[[ Supplied material open ]]
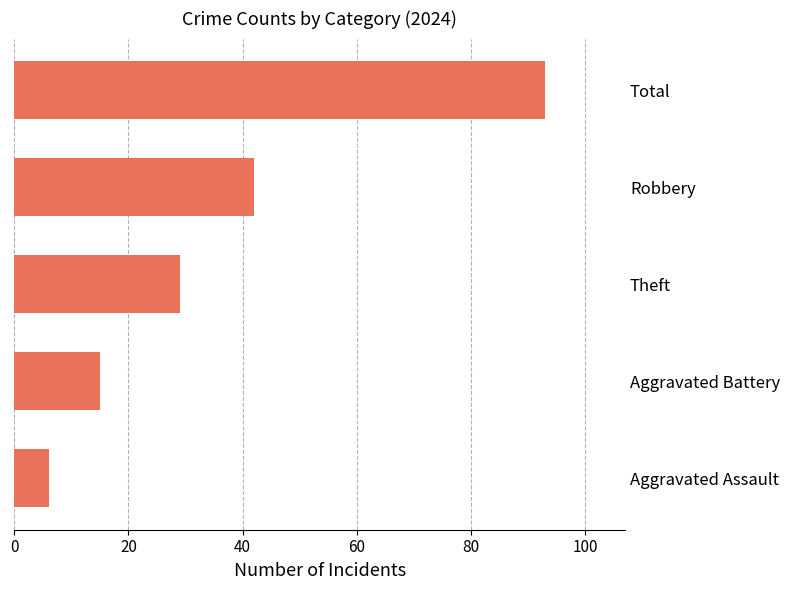

List the labels in order of value, largest first.

Total, Robbery, Theft, Aggravated Battery, Aggravated Assault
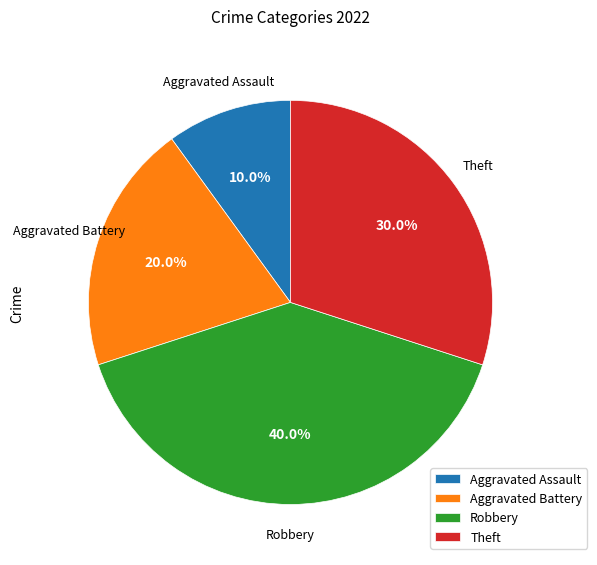

Rank the categories by value from highest to lowest.

Robbery, Theft, Aggravated Battery, Aggravated Assault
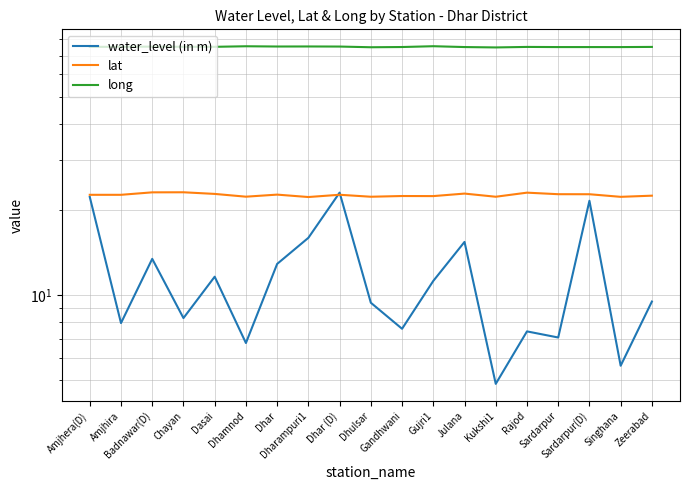

Is the value of long at Dharampuri1 greater than the value of lat at Dharampuri1?

Yes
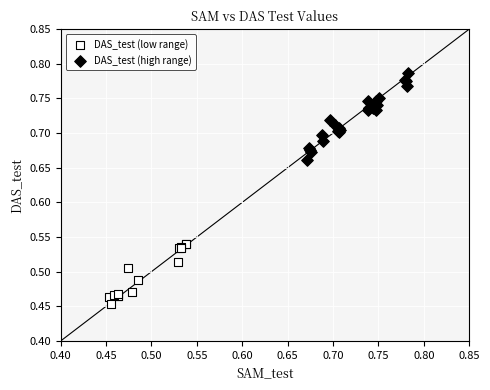

Which series contains the lowest Y value?

DAS_test (low range)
[[ Supplied material closed ]]
▶ _About this exercise_: Rewrite all the items above, replacing "value" with "amount" and keeping everything else the same. Leave out the pictures.

▶ _Answer area_:
List the labels in order of amount, largest first.

Total, Robbery, Theft, Aggravated Battery, Aggravated Assault

Rank the categories by amount from highest to lowest.

Robbery, Theft, Aggravated Battery, Aggravated Assault

Is the amount of long at Dharampuri1 greater than the amount of lat at Dharampuri1?

Yes

Which series contains the lowest Y amount?

DAS_test (low range)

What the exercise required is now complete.